• PASSAGE TO READ
• • •
We will also see the disappearance of retail checkout jobs, especially if minimum wage laws and Obamacare mandates raise the cost of labor too rapidly. Retail stores will operate more like showrooms and less like cash-and-carry operations, although retail outlets at which consumers need more face-to-face assistance from retail clerks will survive, and, presumably, increase their support capability.

The most profound change in the delivery and logistics process will occur when 3-D manufacturing drops in price and becomes easier to use by ordinary citizens. Imagine a day when we decide we want something and we produce it at home or we rely on a small neighborhood retailer who has mastered 3-D printing and manufacturing. This is not as far-fetched as it first appears.

Printing used to be done by specialized print shops. My Uncle Mike Amrose owned one and operated it for decades. Today, many of the services he delivered are done by individuals at their homes or offices, to the degree that they need small volume print work done. Kinkos started out as an on-campus service to print resumes and term papers for college students in the late 1960’s, but has had to migrate toward much more high-value and specialized print work, as well as shipping work for FedEx, to deliver profits for FedEx.

It is pleasing to see innovation in a marketplace that failed to deliver on its potential during my time at Pitney Bowes. We are in a much more exciting time for consumers and businesses.

As for the U.S. Postal Service, it should be smaller, more nimble, and more in tune with what the public wants and needs as a result of the changes it is making. The fixed route delivery system is still needed, but with a number of changes needed:

  • As Sweden, among other countries, has determined, there should be no inflexible rule that remote areas get the same frequency of delivery as easier-to-reach urban and suburban areas. In Sweden, remote mainland areas get 3-day-a-week delivery and island areas get 2-day-a-week delivery.
• • •
• SOURCE MATERIAL
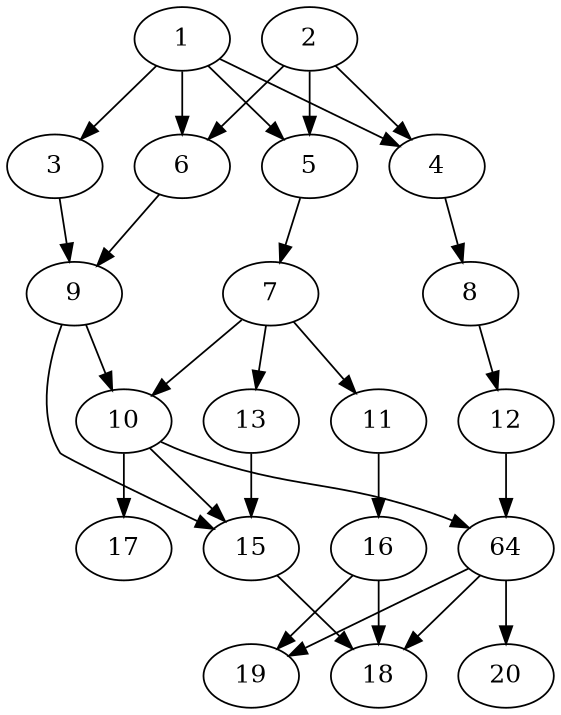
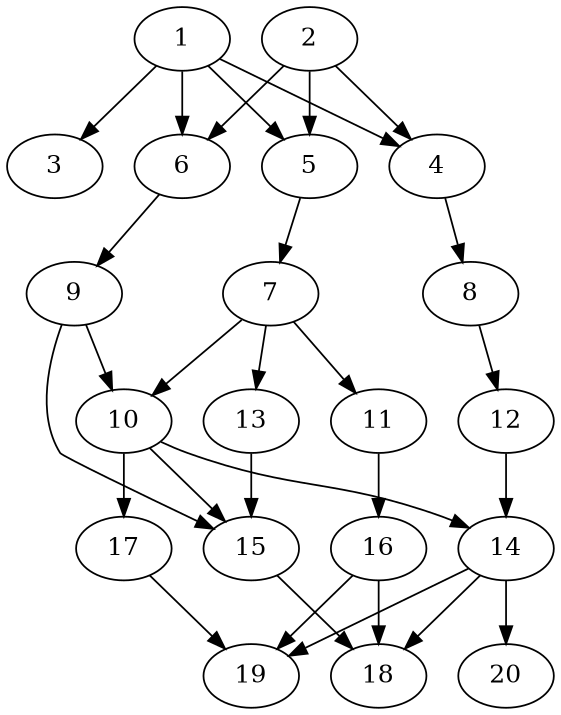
  digraph {
    node [alpha=0.13]
    1 [alpha=0.07 expect_size=6981632]
    3 [alpha=0.19 expect_size=21112832]
    4 [alpha=0.01 expect_size=40349696]
    5 [alpha=0.08 expect_size=5342208]
    6 [alpha=0.15 expect_size=37805056]
    9 [alpha=0.15 expect_size=38610944]
    8 [alpha=0.04 expect_size=5821440]
    7 [expect_size=11422720]
    12 [alpha=0.03 expect_size=49475584]
    10 [alpha=0.09 expect_size=10842112]
    15 [alpha=0.05 expect_size=17813504]
    13 [alpha=0.14 expect_size=18053120]
    11 [expect_size=31896576]
    2 [alpha=0.07 expect_size=7460864]
-   14 [alpha=0.10 expect_size=14923776 label=64]
+   14 [alpha=0.10 expect_size=14923776]
    17 [alpha=0.18 expect_size=24340480]
    16 [expect_size=36762624]
    18 [alpha=0.06 expect_size=7784448]
    19 [alpha=0.16 expect_size=17548288]
    20 [alpha=0.16 expect_size=6467584]
    1 -> 3
    1 -> 4
    1 -> 5
    1 -> 6
-   3 -> 9
    4 -> 8
    5 -> 7
    6 -> 9
    9 -> 10
    9 -> 15
    8 -> 12
    7 -> 10
    7 -> 13
    7 -> 11
    12 -> 14
    10 -> 15
    10 -> 14
    10 -> 17
    15 -> 18
    13 -> 15
    11 -> 16
    2 -> 4
    2 -> 5
    2 -> 6
    14 -> 18
    14 -> 19
    14 -> 20
+   17 -> 19
    16 -> 18
    16 -> 19
  }
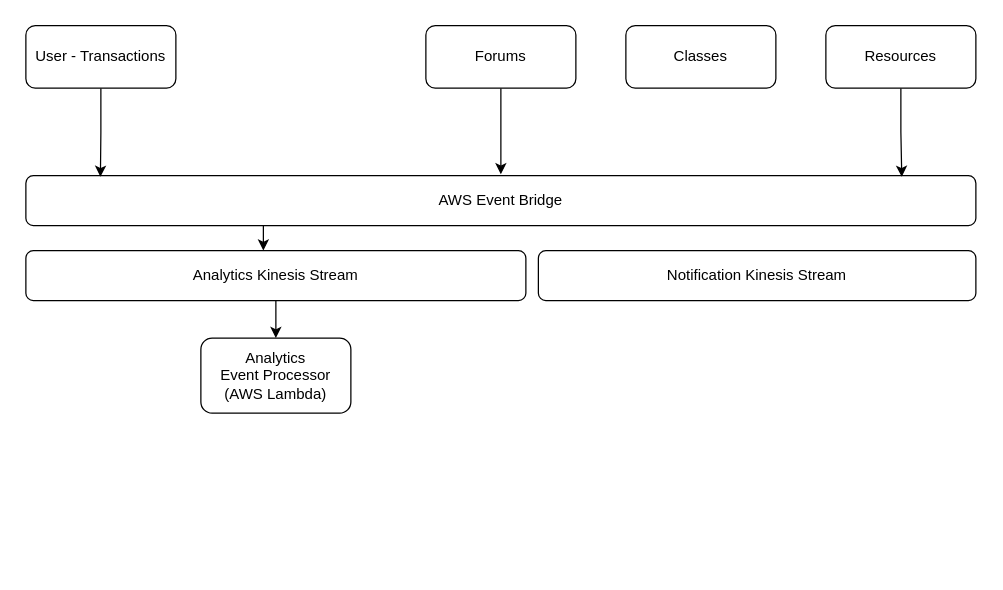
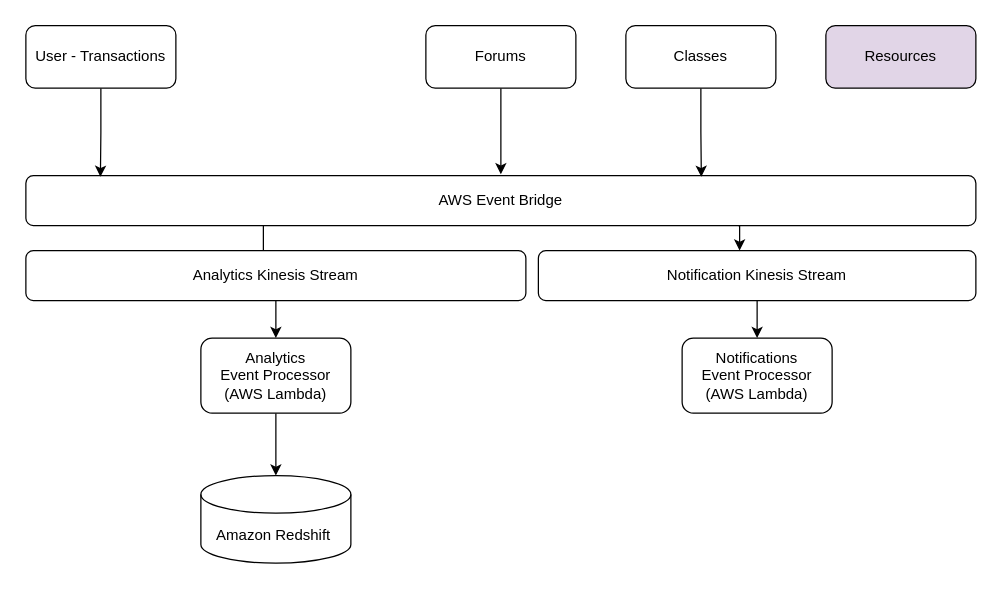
• • •
• TO BE DONE
**1.** Give the passage on retail and delivery again from "As for the U.S." up to and including "get 2-day-a-week delivery.", replacing "Sweden" with "Norway" wherever it occurs.
**2.** Repeat the entries line for line from their start up to and including the line with "20 [alpha=0.16 expect_size=6467584]", leaving the pictures out.

• SOLVED TASKS
**1.**
As for the U.S. Postal Service, it should be smaller, more nimble, and more in tune with what the public wants and needs as a result of the changes it is making. The fixed route delivery system is still needed, but with a number of changes needed:

  • As Norway, among other countries, has determined, there should be no inflexible rule that remote areas get the same frequency of delivery as easier-to-reach urban and suburban areas. In Norway, remote mainland areas get 3-day-a-week delivery and island areas get 2-day-a-week delivery.

**2.**
  digraph {
    node [alpha=0.13]
    1 [alpha=0.07 expect_size=6981632]
    3 [alpha=0.19 expect_size=21112832]
    4 [alpha=0.01 expect_size=40349696]
    5 [alpha=0.08 expect_size=5342208]
    6 [alpha=0.15 expect_size=37805056]
    9 [alpha=0.15 expect_size=38610944]
    8 [alpha=0.04 expect_size=5821440]
    7 [expect_size=11422720]
    12 [alpha=0.03 expect_size=49475584]
    10 [alpha=0.09 expect_size=10842112]
    15 [alpha=0.05 expect_size=17813504]
    13 [alpha=0.14 expect_size=18053120]
    11 [expect_size=31896576]
    2 [alpha=0.07 expect_size=7460864]
-   14 [alpha=0.10 expect_size=14923776 label=64]
+   14 [alpha=0.10 expect_size=14923776]
    17 [alpha=0.18 expect_size=24340480]
    16 [expect_size=36762624]
    18 [alpha=0.06 expect_size=7784448]
    19 [alpha=0.16 expect_size=17548288]
    20 [alpha=0.16 expect_size=6467584]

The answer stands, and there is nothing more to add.